Hallie Kazda and Eric Mischke build off each other in the weight room. She’ll start with a kettlebell clean. He’ll follow, adding curtsy lunge. She’ll repeat those two moves, then halo the weight around her head. 

The pair, both Tier 3+ trainers at Equinox Printing House in New York City, have a competitive but compassionate style of working out together. “A lot of the movements Eric does bring me out of my comfort zone,” Kazda says. She has a dance background; he’s more strength-based. “They challenge my body in ways I normally wouldn’t.” Mischke agrees that she pushes him to focus on things he’d typically neglect, as well. 
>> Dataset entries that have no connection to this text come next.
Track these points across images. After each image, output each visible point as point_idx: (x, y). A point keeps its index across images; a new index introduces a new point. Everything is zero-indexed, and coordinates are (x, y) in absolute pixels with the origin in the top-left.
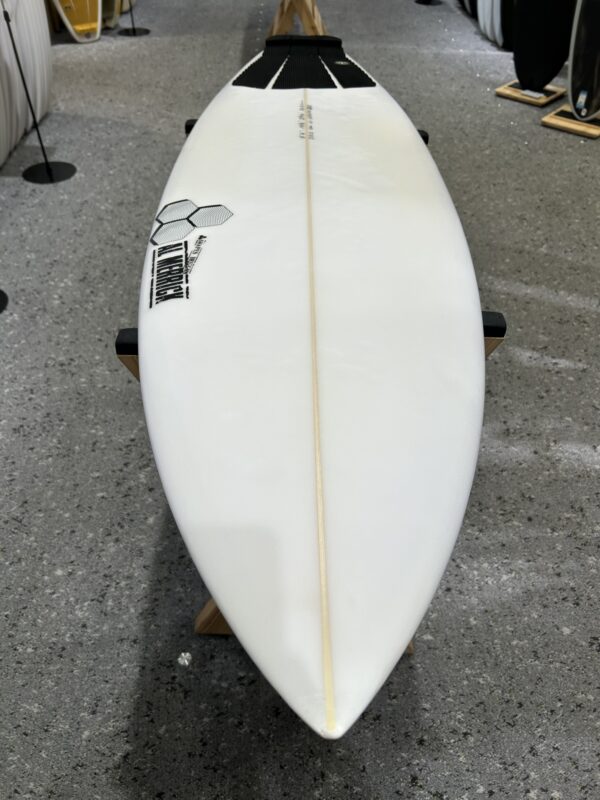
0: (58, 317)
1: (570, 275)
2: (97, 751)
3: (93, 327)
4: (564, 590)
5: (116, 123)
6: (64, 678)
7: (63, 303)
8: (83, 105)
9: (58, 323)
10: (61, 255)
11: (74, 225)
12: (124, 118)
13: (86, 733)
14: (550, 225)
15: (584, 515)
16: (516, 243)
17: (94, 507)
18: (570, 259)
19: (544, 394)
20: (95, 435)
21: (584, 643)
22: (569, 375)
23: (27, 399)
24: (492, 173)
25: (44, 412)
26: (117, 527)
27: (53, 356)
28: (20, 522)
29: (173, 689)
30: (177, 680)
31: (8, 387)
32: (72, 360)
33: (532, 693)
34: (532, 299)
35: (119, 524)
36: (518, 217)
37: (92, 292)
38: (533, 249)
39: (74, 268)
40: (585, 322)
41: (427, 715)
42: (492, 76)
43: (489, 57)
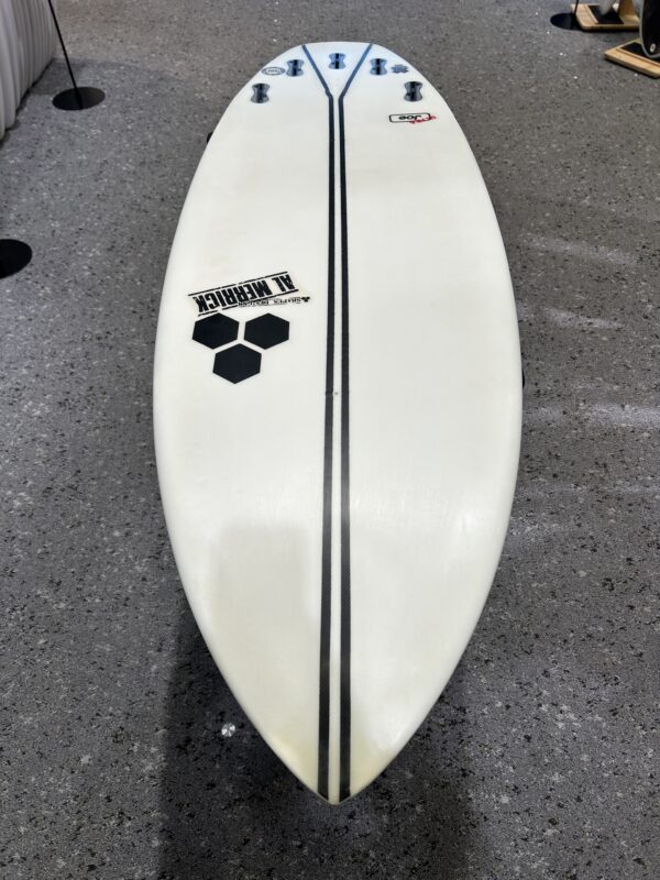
0: (89, 290)
1: (613, 228)
3: (126, 299)
4: (584, 539)
5: (130, 68)
6: (130, 623)
7: (93, 274)
9: (89, 295)
10: (87, 223)
11: (97, 189)
12: (137, 62)
13: (155, 667)
15: (607, 471)
16: (559, 195)
17: (144, 474)
18: (613, 210)
20: (139, 407)
21: (598, 584)
22: (602, 335)
23: (68, 373)
24: (537, 114)
25: (86, 386)
27: (89, 329)
28: (76, 489)
31: (48, 362)
32: (108, 333)
34: (571, 256)
36: (562, 165)
37: (122, 262)
39: (101, 236)
40: (623, 279)
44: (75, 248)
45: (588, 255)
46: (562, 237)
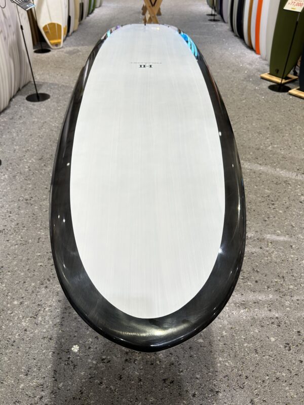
0: (26, 177)
1: (283, 161)
2: (27, 395)
3: (44, 182)
4: (273, 318)
5: (63, 86)
6: (13, 357)
7: (30, 170)
8: (48, 77)
9: (26, 180)
10: (31, 147)
11: (39, 133)
12: (67, 83)
13: (22, 385)
14: (273, 137)
15: (284, 280)
16: (256, 145)
17: (36, 270)
18: (282, 153)
19: (267, 219)
20: (40, 235)
21: (282, 346)
22: (280, 210)
23: (7, 216)
24: (246, 111)
25: (16, 222)
26: (46, 280)
27: (22, 195)
29: (68, 364)
30: (70, 359)
32: (32, 197)
33: (253, 371)
34: (263, 172)
35: (48, 279)
36: (258, 133)
37: (45, 165)
38: (264, 148)
39: (37, 153)
40: (289, 184)
41: (198, 381)
42: (248, 66)
43: (247, 57)
44: (23, 158)
45: (271, 172)
46: (258, 163)
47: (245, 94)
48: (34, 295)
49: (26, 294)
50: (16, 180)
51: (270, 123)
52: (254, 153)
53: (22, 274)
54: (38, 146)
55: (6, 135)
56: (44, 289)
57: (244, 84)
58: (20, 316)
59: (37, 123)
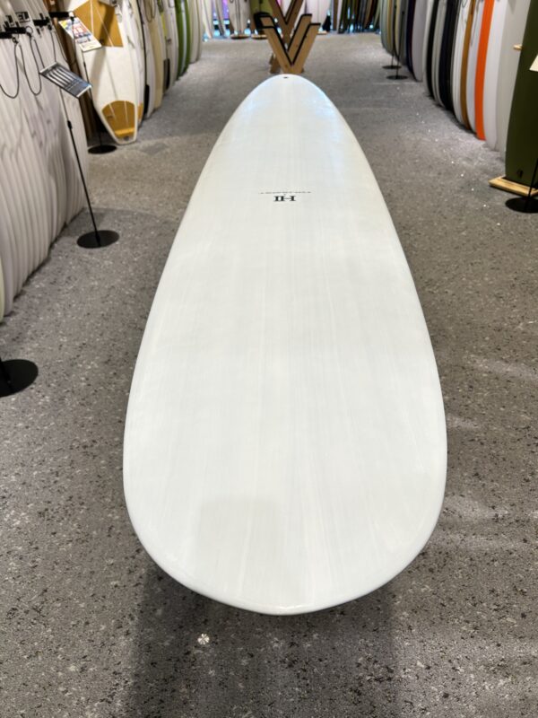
0: (83, 399)
5: (141, 215)
7: (89, 385)
8: (114, 198)
9: (83, 405)
10: (90, 338)
12: (147, 210)
14: (525, 303)
16: (495, 321)
17: (108, 597)
19: (530, 478)
23: (52, 481)
24: (469, 253)
26: (127, 619)
27: (77, 438)
28: (39, 612)
31: (36, 470)
32: (94, 441)
35: (130, 615)
37: (115, 374)
38: (510, 327)
39: (100, 351)
42: (464, 163)
43: (462, 145)
44: (76, 361)
45: (528, 377)
46: (502, 359)
47: (464, 218)
48: (105, 651)
49: (91, 648)
50: (64, 405)
51: (515, 276)
52: (492, 337)
53: (82, 605)
54: (101, 335)
55: (45, 315)
56: (123, 637)
57: (461, 199)
58: (83, 698)
59: (98, 290)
The Latin root of the word competition means to “strive together,” says Denver-based sports psychologist Justin Ross, Psy.D. “Competition is really about getting the best out of ourselves,” he says. “We do that so much more readily when we’re connected to another person or group.” 

Here, six ways you can harness the power of friendly competition in your own routine.
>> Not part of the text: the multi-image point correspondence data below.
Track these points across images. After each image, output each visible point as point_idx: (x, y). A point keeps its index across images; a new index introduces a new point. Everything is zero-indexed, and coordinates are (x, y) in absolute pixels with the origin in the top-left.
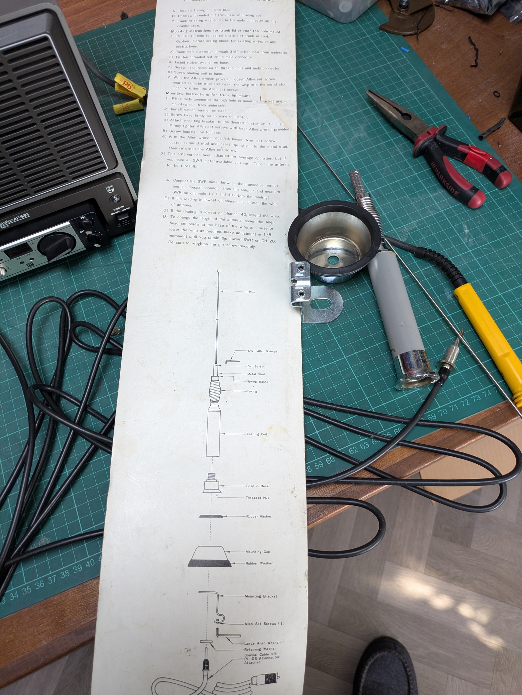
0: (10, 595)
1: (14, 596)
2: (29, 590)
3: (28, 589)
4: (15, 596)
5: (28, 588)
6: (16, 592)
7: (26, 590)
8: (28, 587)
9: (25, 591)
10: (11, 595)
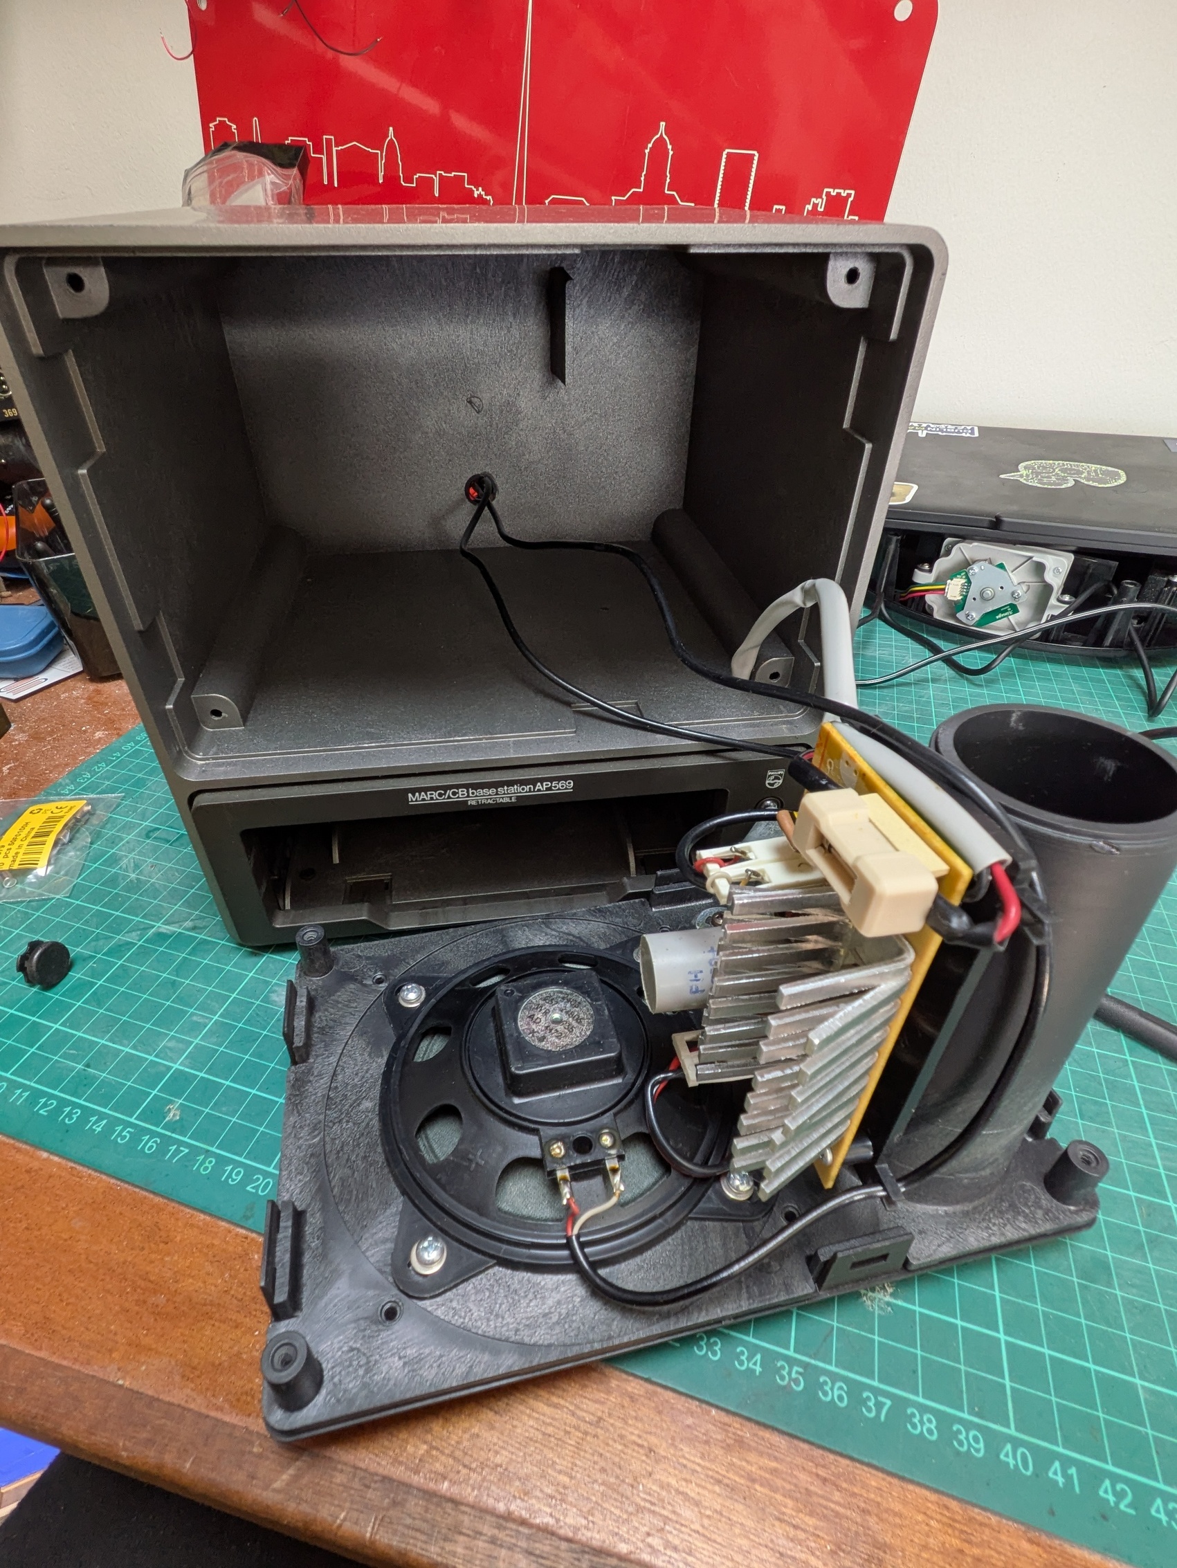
0: (739, 1350)
1: (749, 1359)
2: (797, 1382)
3: (794, 1375)
4: (751, 1365)
5: (797, 1372)
6: (758, 1357)
7: (790, 1373)
8: (795, 1369)
9: (785, 1373)
10: (742, 1353)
Collaborate as you compete. 
Don’t hold back tips or guidance from your partner in hopes of coming out on top. “A big component of friendly competition is that in general, you want to see each other improve,” says Gloria Petruzzelli, Psy.D., a Sacramento-based sports psychologist who works with athletes at her private practice and at California State University. By sharing information, you help each other push limits.

Find the right level… 
There are three types of workout partners, Ross says: those who are ahead of, equal to, or slightly behind you in their fitness pursuits. Test yourself occasionally against superior athletes, but spend most of your time training with equals. 

…and the right style. 
That person’s motivational style should mesh with yours. Some people are more in-your-face about competition—for instance, taunting you when they whip past you on the track—while others are more low-key. 
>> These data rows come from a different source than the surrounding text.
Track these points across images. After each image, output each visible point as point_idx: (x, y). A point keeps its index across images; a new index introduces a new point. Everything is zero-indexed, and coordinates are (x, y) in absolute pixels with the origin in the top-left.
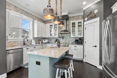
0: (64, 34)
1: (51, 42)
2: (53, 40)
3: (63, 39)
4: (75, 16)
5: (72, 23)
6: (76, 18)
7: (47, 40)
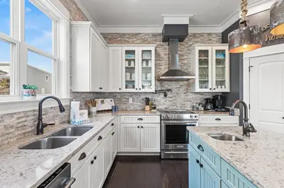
0: (170, 83)
1: (124, 106)
2: (131, 100)
3: (165, 96)
4: (201, 35)
5: (200, 51)
6: (202, 38)
7: (109, 100)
“If it’s fun and inspiring to rag on each other, go for it,” says Lani Lawrence, Psy.D., LA-based certified mental performance consultant and executive board member for the Association for Applied Sport Psychology. “If that’s not you, then you need to find someone on a similar playing field to keep it inviting.” 

Make sure everyone’s in.

“Competition only exists when both people agree to the same set of rules,” Ross says. “It can become dangerous when you’re competing, but your friend is not.” If you have the urge to “win” during group runs or rides, even on easy days, that one-sidedness can turn others off and even lead to overtraining or burnout.

Lawrence recommends agreeing to ground rules, like how you’ll encourage each other and what you'll do if the other person feels defeated, to get the most out of friendly competition. 

Know when to turn it off. 
Sometimes, it pays to let the other person get ahead. For a master class, watch pro endurance athletes during races, Petruzzelli says. At certain points, they push to stay with the pack. At others, they hold back, knowing they’ll finish faster if they run their own pace. 

If you’re stressed or injured, you might ease up while your partner pushes forward. There’s an upshot: By keeping competition in perspective, you’ll feel authentically happier for your friend’s successes, Petruzzelli notes. 

Adopt a growth mindset. 
Use your partner’s talents to strengthen your weaknesses. Kazda knows she’s stronger because of what Mischke brings to their workouts, and he’s learned from her to take his time and focus on details, improving his mobility, form, and technique. 

Ask yourself, “What’s my partner doing that I can apply to my own training to progress?,” Lawrence says. Maybe it’s a form tweak or positive self-talk. Use those strategies to create small goals for yourself so that in addition to competing, you can chart your own progress.